The Hyundai Ioniq 5 and Kia EV6 are the first two models to be built on Hyundai’s global E-GMP platform dedicated to electric vehicles.

At least in theory, that means these new models aren’t bound to some of the drawbacks that can hinder design, packaging, and sometimes efficiency for models adapted from internal combustion platforms. They’ve both also boasted of the capability for DC fast-charging from 10% to 80% in as little as 18 minutes.

With ratings released on Monday, the Ioniq 5 and EV6 just got their first, early indication on where they’ll stand on that efficiency point—and specifically, on range. 

The good news is that in both cases, in their longest-legged rear-wheel-drive long-range versions, the Ioniq 5 and EV6 both top 300 miles of range. 

2022 Hyundai Ioniq 5 versions - range and efficiency - Fueleconomy.gov

2022 Hyundai Ioniq 5 versions – range and efficiency – Fueleconomy.gov

The quirky 2022 Hyundai Ioniq 5 earns an EPA range rating of 303 miles in that combination, while shifting to the dual-motor version and all-wheel drive drops the range rating to 256 miles. 

So far, Hyundai has only said that it will offer the Ioniq 5’s largest pack, at 77.4 kwh. But with a smaller 58-kwh battery and rear-wheel drive, the Ioniq 5 earns a very respectable 220 miles. 

2022 Kia EV6 versions - range and efficiency - Fueleconomy.gov

2022 Kia EV6 versions – range and efficiency – Fueleconomy.gov

The 2022 Kia EV6, which looks a bit more conventionally aerodynamic, does slightly better. It earns an EPA-rated 310 miles of range in its rear-wheel-drive long-range form, with the same 77.4-kwh battery pack. In all-wheel-drive long-range form, it’s rated at 274 miles. With the smaller 58-kwh battery, in single-motor form, it goes 232 miles. 

Efficiency for the EV6 models rates at 105 MPGe (3.1 miles per kwh) for the all-wheel-drive model and 117 MPGe (3.4 mi/kwh) for both single-motor models. As for the Ioniq 5, it ranges from 98 MPGe (2.9 mi/kwh) for the big-battery, dual-motor model up to 114 MPGe (3.3 mi/kwh) for the big-battery, single-motor version. Note that the range is calculated with a different method than the efficiency.

2022 Kia EV6

2022 Kia EV6

While that’s better than the Ford Mustang Mach-E, neither of the models measure up in efficiency to the Hyundai Kona Electric, which is a full size smaller but achieves 120 MPGe (nearly 3.7 mi/kwh) combined—or to the Tesla Model Y, which is about the same size and form factor of both of these low-slung crossovers.
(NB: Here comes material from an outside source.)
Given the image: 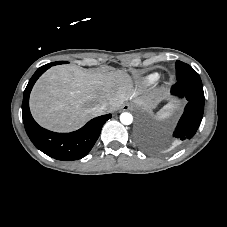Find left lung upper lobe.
<instances>
[{"mask_svg": "<svg viewBox=\"0 0 227 227\" xmlns=\"http://www.w3.org/2000/svg\"><path fill=\"white\" fill-rule=\"evenodd\" d=\"M176 79L177 81H191L202 83L198 73L188 64L177 61L176 64Z\"/></svg>", "mask_w": 227, "mask_h": 227, "instance_id": "obj_1", "label": "left lung upper lobe"}]
</instances>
In its Long Range form, the Model Y is rated at 326 miles of range and earns an efficiency rating of 125 MPGe combined, or 3.7 mi/kwh.

2022 Hyundai Ioniq 5

2022 Hyundai Ioniq 5

First deliveries of the Ioniq 5 are due by the end of the year. Meanwhile, the EV6 isn’t arriving until early next year. While it’s unusual to see an entire model line show up in the EPA ratings potentially months before they’re reaching dealerships, the paperwork for it might have been submitted at the same time as that for the Ioniq 5, as the parent company of Hyundai and Kia has done at various times before when there’s a high level of carryover between models. 

We’re eager to check in on what gives at least one version of the Ioniq 5 that 300-mile-topping range while the rest of the lineup is quite a bit lower. With seat time in the near future—the Hyundai especially—we’ll bring you more soon.